Bringing it back to Syria, we find that this country is similarly lacking in that one thing needed to eradicate an insurgency (Daesh being an overambitious, subhuman insurgent group that takes hold in multiple countries). The current state of the Syrian Civil War reminds us of Afghanistan at the end of their efforts to drive out the Soviets; multiple armed factions, each pursuing their own agenda, unwilling to work together. Think about it. We have Assad and the SAA, we have small moderate rebel groups that refuse to work with him, we have those rebel groups that were taken under the US' wing and defected to IS/Nusra within months of finishing their training, and we have the scum. We even have smaller, lesser-known entities such as the Turkmen, which have recently surfaced in the news thanks to Turkey's supremely retarded, unhelpful and selfish act of shooting down the Russian jet; financed by Turkey and undoubtedly there to assert Turkey's interests in Syria, I don't find it far-fetched to compare them to Hekmatyar's band of thugs, who were funded and directly influenced by Pakistani ISI to further Pakistan's interests in Afghanistan. Let's pretend for a moment to take Daesh and Nusra out of the picture entirely. Can these groups work together? Absolutely not, unless they radically change their views of each other and commit to building a better future for Syria.
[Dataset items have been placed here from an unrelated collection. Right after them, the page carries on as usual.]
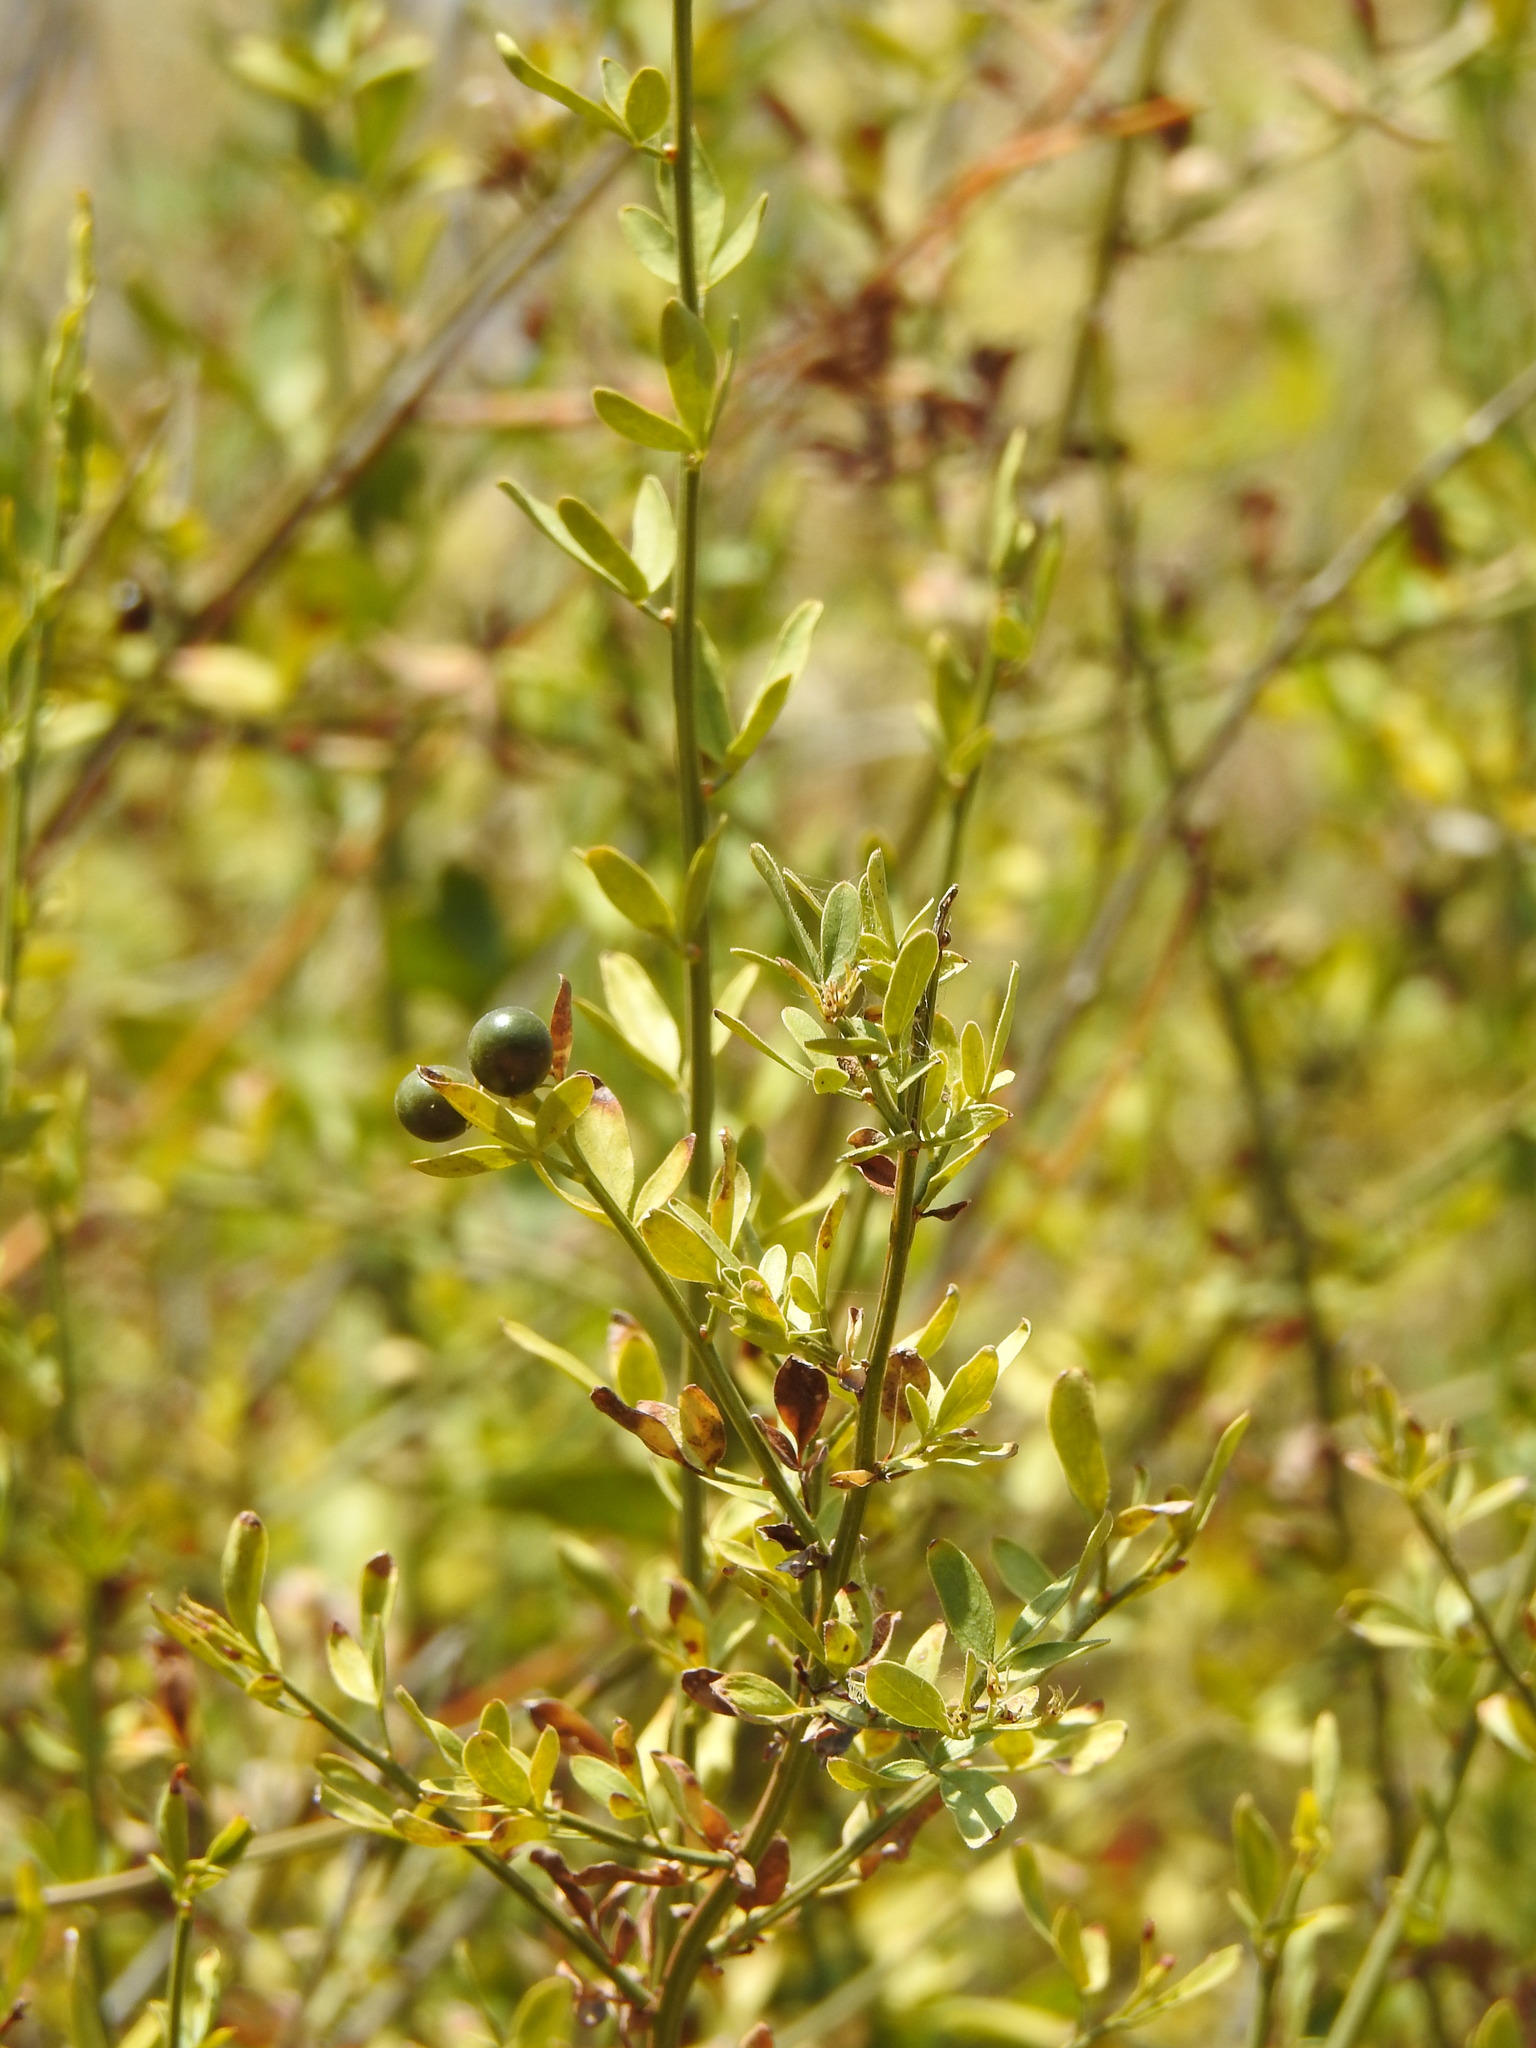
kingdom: Plantae
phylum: Tracheophyta
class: Magnoliopsida
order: Lamiales
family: Oleaceae
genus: Chrysojasminum
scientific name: Chrysojasminum fruticans
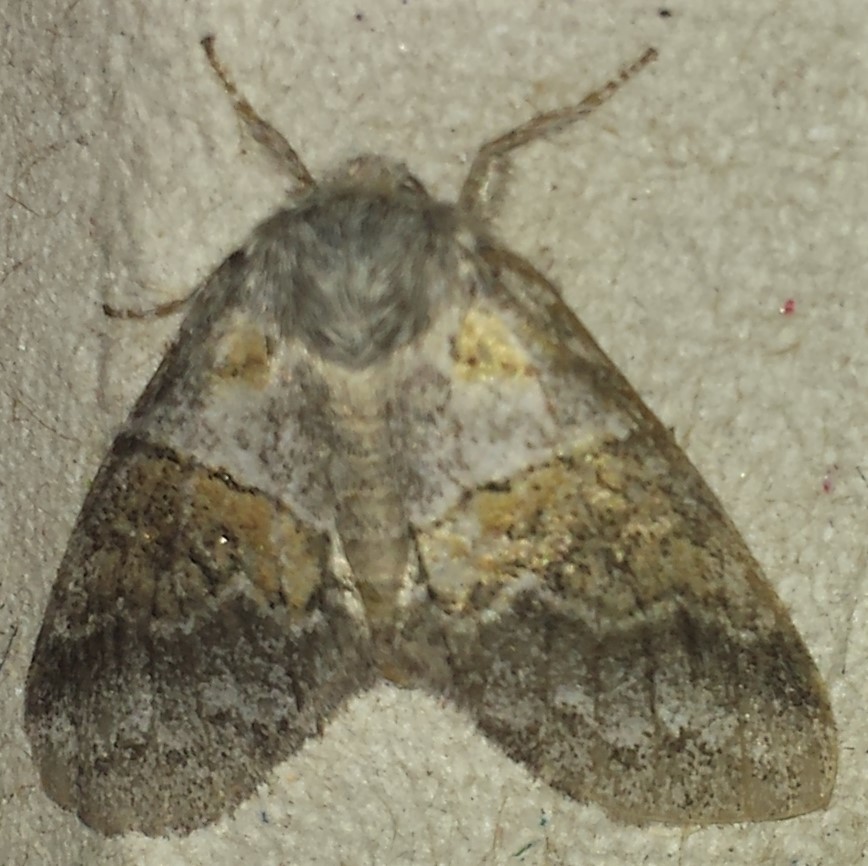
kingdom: Animalia
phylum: Arthropoda
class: Insecta
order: Lepidoptera
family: Notodontidae
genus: Gluphisia
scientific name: Gluphisia septentrionis
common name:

The closest people have ever gotten to reconciling the rebels and Assad is Kerry, who hinted at the fact that in order to achieve lasting peace, a post-war Syria would need to find a way to become democratic while keeping Assad in the picture. That's not very promising.
By getting involved in airstrikes, all Western nations are just putting a bulls-eye on their backs and welcoming terrorist attacks. These attacks such as the ones carried out in Paris, were not done by known IS members. They were carried out by people who wanted to be affiliated with, to be celebrated by ISIS. They are residents/citizens of Western countries who see the aggression against Daesh, and in conjunction with their brainwashing, come to believe that their own nations are the enemy. They don't contact al-Baghdadi and his minions to coordinate an attack. They do it because they want to, then ISIS claims responsibility for influencing their acts.